By the end of the decade, Beethoven had distinguished himself as the leading keyboard virtuoso in the city, but it was a position he was obliged to defend. By any standard, the competition was cutthroat. Pianistic feats demonstrated in improvisational performances by one instrumentalist were quickly imitated by others. Compositions were hurried into print to ensure their provenance and at the same time to declare the technical and stylistic advances of the composer to a knowledgeable audience. It does not diminish the stature of this early masterpiece to suggest that the enormous expressiveness to be found in the sonata, particularly in the second movement, is as much a result of the need to be innovative as it is a manifestation of creative inner impulses.

The festive opening movement, though seemingly guileless, contains subversive elements – Beethoven insinuates music which reaches beyond the compass of the keyboards available to him at the time.

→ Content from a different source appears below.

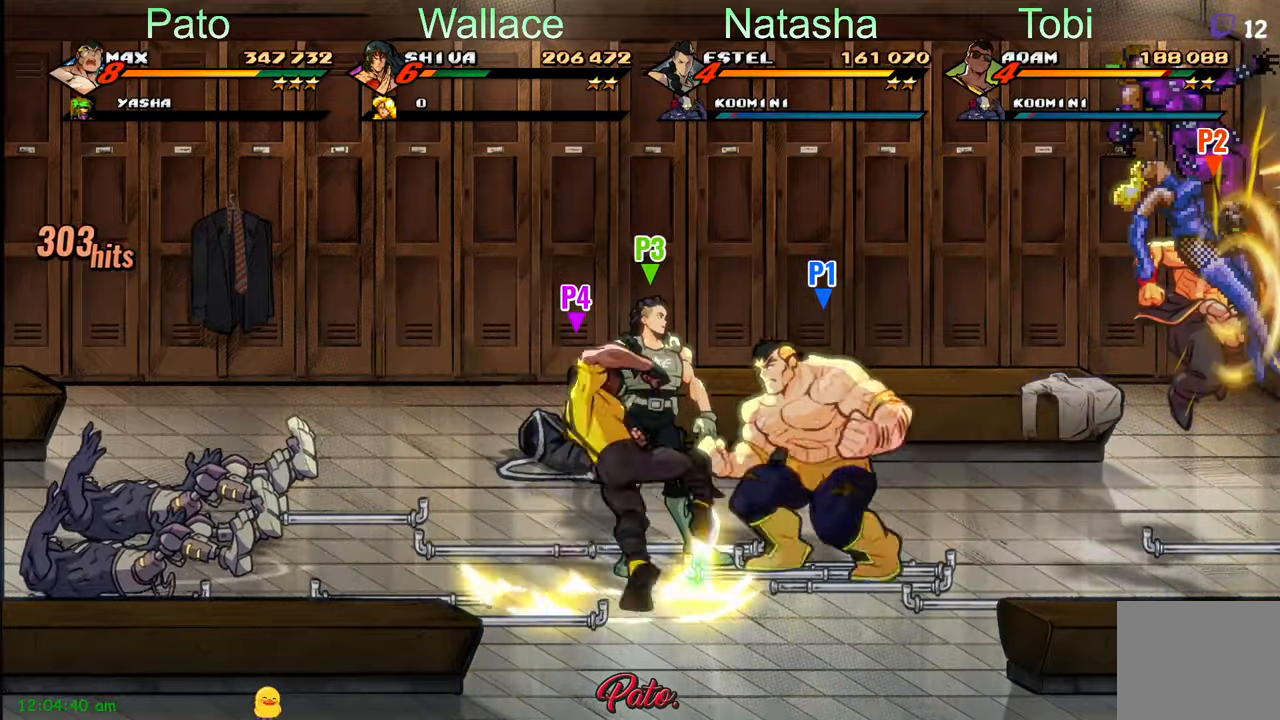
{"buttons": ["Y", "DPAD_LEFT"], "left_stick": "center", "events": [[34, "A", "up"], [100, "B", "down"], [184, "B", "up"], [250, "L1", "down"], [250, "L2", "down"], [367, "L1", "up"], [367, "L2", "up"], [500, "Y", "down"]]}
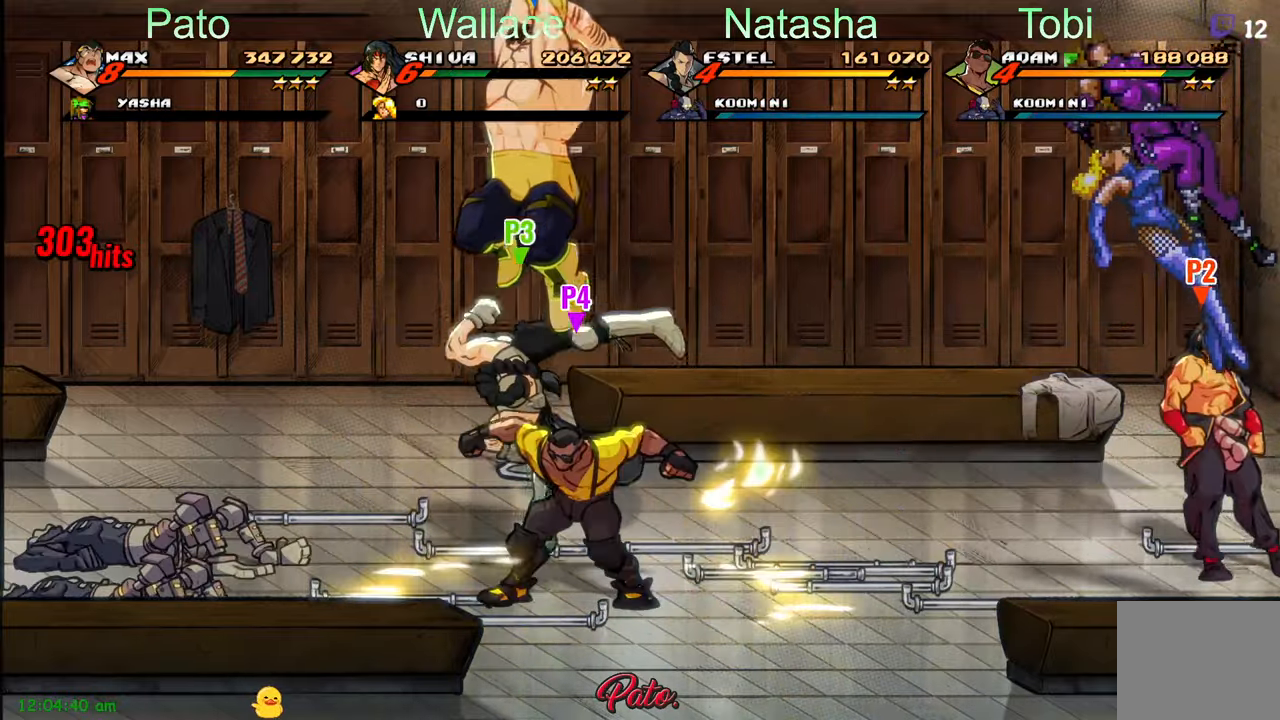
{"buttons": ["Y", "DPAD_DOWN", "DPAD_LEFT"], "left_stick": "center", "events": [[117, "DPAD_LEFT", "up"], [434, "DPAD_LEFT", "down"], [484, "DPAD_DOWN", "down"]]}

Following the jaunty first phrases, a downward cascade of notes leads the left hand to one note below the lowest F then possible and the ensuing upward sweep carries us to a high F-sharp, also a note which did not exist on the restricted keyboards of the day. Our modern eight-octave keyboard makes it possible for pianists to play the two unwritten but implied notes and in fact most editions of the score include them as part of the text.

The despair which pervades much of the second movement Largo e mesto was new to Beethoven’s music – the sadness and resignation made all the more palpable when heard after the energetic first movement and followed by the hesitant balm of the third movement Menuetto. The full return to affirmation is confirmed by the last movement Rondo which opens with a teasing three-note question, repeated and then answered with what sounds like a Beethovenian improvisation on that motif. It would be comforting to hear only good humor in this conclusion, but we may note that the great Chilean pianist Claudio Arrau heard in that three-note phrase an echo of the three-note group which begins a high, almost wailing, figure midway through the second movement. Perhaps the peaceful evaporation of the ending offers us a reason to consider this similarity. – via laphil.com

One comment

  1. Shocking and tragic article, but your headline gave me a hearty laugh — so bloody true!
    On another note, fascinating details about Beethoven.
    Wonderful performance by Tiffany. Loved it.